В зеркалах я увидел в общих чертах и устройство нашего аэроплана.
Это был триплан, типа — летающая яхта.
Его длинная гондола имела 2 уступа на днище — реданы, служившие для облегчения отрывания от воды. На верхних поверхностях крыльев были устроены также уступы, подобные реданам, с целью увеличить подсасывающее действие атмосферы, и тем самым увеличить подъемную силу крыльев. Толщина крыльев была настолько велика, что внутри них мог свободно проходить человек. Моторы, числом девять, мощностью каждый по 500 сил, помещались внутри крыльев, у передних их ребер. В это время работало лишь 7 моторов.

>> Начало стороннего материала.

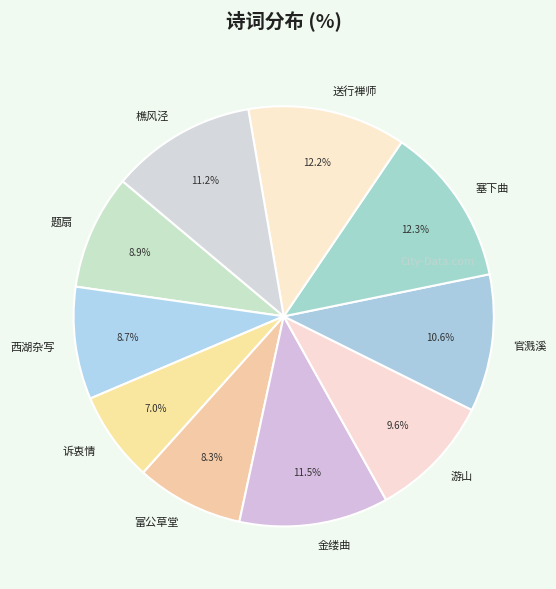

Which slice is the smallest?

诉衷情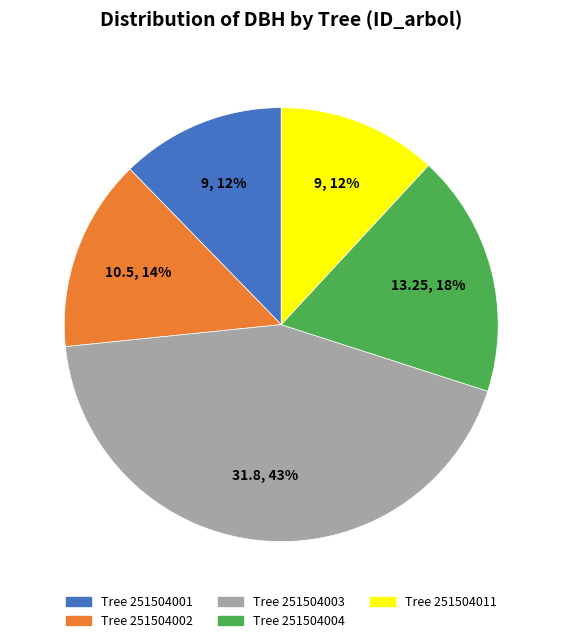

To the nearest percent, what is the average slice percentage?

20%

По концам крыльев помещались рули бокового равновесия, а у кормы — рули поворота высоты и киля.
Старший механик любезно снабдил меня небольшой брошюрой, с описанием и рисунками аппарата и с картой нашего океанского полета.
После осмотра в рубке пилота, мы по винтовой лестнице спустились в первый этаж, где были каюты командира, помощника, радио-телеграфиста, аэронавигатора и старшего механика. Каждый из них имел уютную, светлую каюту, таких же размеров, как и пассажирские. Дополнение составлял лишь телефон, соединяющий каюту с различными служебными помещениями. Мой проводник сообщил, что вся команда состоит из 9 человек, именно:
1. Командир — главный пилот.
2. Его помощник — пилот: он же — заместитель аэронавигатора.
3. Аэронавигатор.
4. Старший механик.
5. Радио-телеграфист.
6. Второй механик. Он же заместитель радио-телеграфиста.
7. Один лакей.
8. Одна горничная.
9. Повар.
Полный комплект пассажиров составляет 50 человек, так что на одного человека команды приходится немного более 5 пассажиров. Механик, давая эти сведения, добавил, что на больших английских аэропланах, летающих по оживленной английской линии между Ливерпулем и Нью-Йорком, помещается по 100 человек пассажиров при тринадцати лишь человеках команды (добавочный механик, лакей, горничная и помощник повара).
Продолжая наш осмотр, мы опустились в трюм под каютами. Там помещался ряд баков с горючим и маслом. Прекрасная вентиляция освежала воздух и не давала возможности скопиться парам горючего. Я поинтересовался узнать, сколько же тонн топлива требуется для нашего перелета. Механик быстро набросал мне следующий расчет. В случае полной работы всех 9 моторов, они будут развивать 9х500=4.500 лошадиных сил в час. Современная техника позволяет тратить на силу лишь 0,12 килогр. горючего. Таким образом, на 17-ти часовой полет потребуется 4.500 X 0,12 X 17, что составит около 9.000 килограммов или 9 тонн. В запас добавляется еще 3 тонны, так что всего имеется 12 тонн топлива и 2 тонны смазочного масла.